The announcement sparked national and international protests, as it violates UN resolutions, and has been seen as an interference by Turkey in the Turkish Cypriot elections.
A NEW BEGINNING FOR NEGOTIATIONS
Whoever is elected president will be the leader of the Turkish Cypriot community and will have the role of negotiator in the talks for the reunification of Cyprus, which has remained divided in two since the Turkish invasion of the north of the island in 1974.
The UN, which is sponsoring the peace process, announced its intention to resume negotiations after this electoral process.

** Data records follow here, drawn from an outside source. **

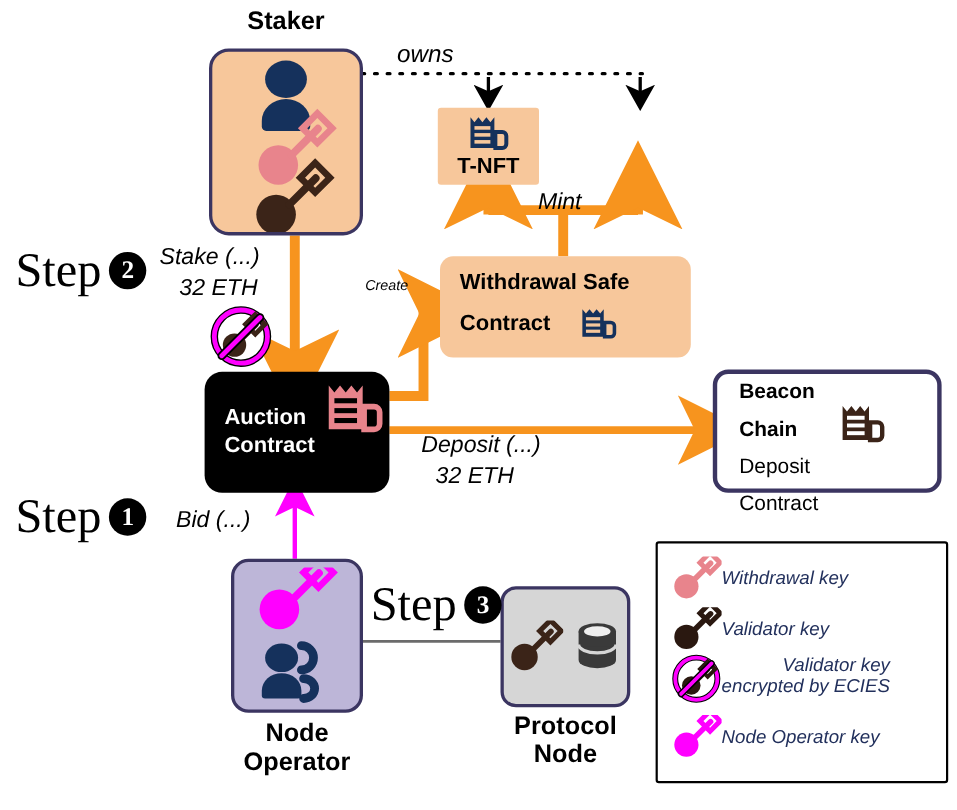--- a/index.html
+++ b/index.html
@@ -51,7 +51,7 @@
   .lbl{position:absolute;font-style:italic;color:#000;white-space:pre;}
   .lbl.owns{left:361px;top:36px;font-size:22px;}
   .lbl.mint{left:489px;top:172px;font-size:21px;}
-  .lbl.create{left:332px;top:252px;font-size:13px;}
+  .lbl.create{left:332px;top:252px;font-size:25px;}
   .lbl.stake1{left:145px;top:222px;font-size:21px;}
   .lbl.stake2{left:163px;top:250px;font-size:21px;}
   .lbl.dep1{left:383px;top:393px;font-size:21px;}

A few days before this new electoral round, Tatar defended his idea that a two-state model, which could be constituted as a confederation, will always be better than a federation like the one that has been negotiated for decades, without success.
Akinci, for his part, maintained that the best solution is a bi-communal federation, with political equality between both communities, and pointed out that the best option is for citizens from the island, both Greek and Turkish Cypriots, and those arriving from Turkey. (Ankara has been colonizing the north with a Turkish population), they can live together “happily and peacefully”.
According to local political analysts, the autonomy of Turkish Cypriots from Turkey is impossible for the time being, given the economic dependence, and for this reason Akinci insists that emancipation could only be achieved through a federation.
For this reason they warn that, despite the clear importance of tomorrow’s result, the future of the TRNC will not depend only on that and Turkey will have a lot to say about it.
The question among analysts is how voters will behave who, although they want to send a message to Ankara, know that their economic survival depends on it and therefore an open confrontation would damage the RTNC.
Many Turkish Cypriots reject the cultural pressure from Turkey, insist on its secular character and that they do not want to transform into an Islamic territory.
Another determining factor according to experts will be participation, which in the first round was very low with a record of abstention. Only 54.72% voted, which analysts attribute to indifference and the COVID-19 pandemic.